Spotlight Post: Robin Hood
Today we present our second edition of Joseph Ritson’s Robin Hood: A Collection of all the Ancient Poems, Songs, and Ballads, Now Extant Relative to that Celebrated English Outlaw; to which are Prefixed Historical Anecdotes of His Life, published posthumously in two volumes at London by William Pickering in 1832. Pickering added more stories to this edition which Ritson had compiled since the first edition in 1795 by T. Egerton, Whitehall, and J. Johnson in London. The Pickering edition was printed by Charles Whittingham the Elder at his Chiswick Press. The history of texts begin in the oral tradition as ballads and songs. These can be very tricky, because they can vary by region and even from telling to telling. The Robin Hood story came out of the troubadour stories of the Middle Ages, which is why the title describes the book as a collection of poems, songs and ballads. The oldest surviving tale of Robin Hood is an English folk ballad entitled A Gest of Robyn Hode printed around 1500, but it would not necessarily be recognizable as the Robin Hood in our edition or the stories we know today.
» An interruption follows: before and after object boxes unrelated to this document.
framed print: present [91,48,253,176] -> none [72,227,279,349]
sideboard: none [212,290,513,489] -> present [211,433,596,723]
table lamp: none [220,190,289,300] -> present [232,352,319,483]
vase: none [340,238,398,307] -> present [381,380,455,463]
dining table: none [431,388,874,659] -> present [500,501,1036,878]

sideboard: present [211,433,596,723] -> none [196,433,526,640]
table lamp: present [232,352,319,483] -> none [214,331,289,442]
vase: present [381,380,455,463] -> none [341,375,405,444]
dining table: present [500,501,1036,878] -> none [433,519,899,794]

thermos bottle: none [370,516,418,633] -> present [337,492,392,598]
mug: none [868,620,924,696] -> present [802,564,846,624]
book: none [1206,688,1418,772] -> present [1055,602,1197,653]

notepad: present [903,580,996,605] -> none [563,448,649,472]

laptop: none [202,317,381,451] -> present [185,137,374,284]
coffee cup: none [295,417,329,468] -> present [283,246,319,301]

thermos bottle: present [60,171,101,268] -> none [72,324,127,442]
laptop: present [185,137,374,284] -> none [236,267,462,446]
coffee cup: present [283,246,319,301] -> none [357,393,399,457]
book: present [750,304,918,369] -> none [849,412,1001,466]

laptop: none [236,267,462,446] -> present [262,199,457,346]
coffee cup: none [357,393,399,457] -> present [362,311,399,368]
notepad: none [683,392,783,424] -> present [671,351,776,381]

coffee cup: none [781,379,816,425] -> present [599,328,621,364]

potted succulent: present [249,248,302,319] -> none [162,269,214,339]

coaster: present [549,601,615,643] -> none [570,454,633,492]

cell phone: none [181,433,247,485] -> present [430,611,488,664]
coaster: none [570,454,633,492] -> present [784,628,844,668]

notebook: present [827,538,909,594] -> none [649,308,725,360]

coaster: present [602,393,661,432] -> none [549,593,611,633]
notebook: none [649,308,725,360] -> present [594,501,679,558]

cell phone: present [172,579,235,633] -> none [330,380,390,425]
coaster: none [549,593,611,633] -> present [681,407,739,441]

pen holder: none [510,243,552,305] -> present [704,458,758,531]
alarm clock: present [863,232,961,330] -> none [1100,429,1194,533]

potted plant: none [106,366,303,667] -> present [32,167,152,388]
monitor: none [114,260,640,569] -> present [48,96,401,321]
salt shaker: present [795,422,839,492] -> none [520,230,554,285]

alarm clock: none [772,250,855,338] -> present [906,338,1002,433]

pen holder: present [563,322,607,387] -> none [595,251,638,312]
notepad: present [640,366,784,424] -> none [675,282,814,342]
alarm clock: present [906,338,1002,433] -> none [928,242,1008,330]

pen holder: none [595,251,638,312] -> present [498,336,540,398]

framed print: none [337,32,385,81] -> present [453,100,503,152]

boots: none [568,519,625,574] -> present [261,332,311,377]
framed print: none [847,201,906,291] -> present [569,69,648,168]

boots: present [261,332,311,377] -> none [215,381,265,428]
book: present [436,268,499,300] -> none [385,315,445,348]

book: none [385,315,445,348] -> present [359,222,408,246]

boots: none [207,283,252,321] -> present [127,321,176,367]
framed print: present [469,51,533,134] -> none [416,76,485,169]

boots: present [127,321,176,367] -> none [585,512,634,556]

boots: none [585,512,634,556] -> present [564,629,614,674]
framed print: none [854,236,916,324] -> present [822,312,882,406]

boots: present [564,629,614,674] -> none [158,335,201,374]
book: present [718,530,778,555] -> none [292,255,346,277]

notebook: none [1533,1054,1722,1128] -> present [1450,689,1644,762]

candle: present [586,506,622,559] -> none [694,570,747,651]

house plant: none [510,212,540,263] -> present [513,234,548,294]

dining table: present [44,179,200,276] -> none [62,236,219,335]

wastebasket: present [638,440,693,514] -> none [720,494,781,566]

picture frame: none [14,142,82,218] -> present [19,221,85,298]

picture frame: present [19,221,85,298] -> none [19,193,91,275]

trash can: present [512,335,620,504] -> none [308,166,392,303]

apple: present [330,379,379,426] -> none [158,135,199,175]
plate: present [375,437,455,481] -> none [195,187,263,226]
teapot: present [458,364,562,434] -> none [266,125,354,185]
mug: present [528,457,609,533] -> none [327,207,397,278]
Some of the significant additions made by Ritson were the first printing of the ballad of Robin Hood and the Potter, and the omission of Robin Hood and the Monk, which was added by Pickering to the second edition’s appendix. Ritson also wrote a preface that is the first attempt to tie the character of Robin Hood to a historical figure, Robert Fitzooth c.1274 or alternatively Robin Fitz Odoth. Scholars, however, now believe that these were also false names, because there was never a Robert, son of the Earl of Huntingdon.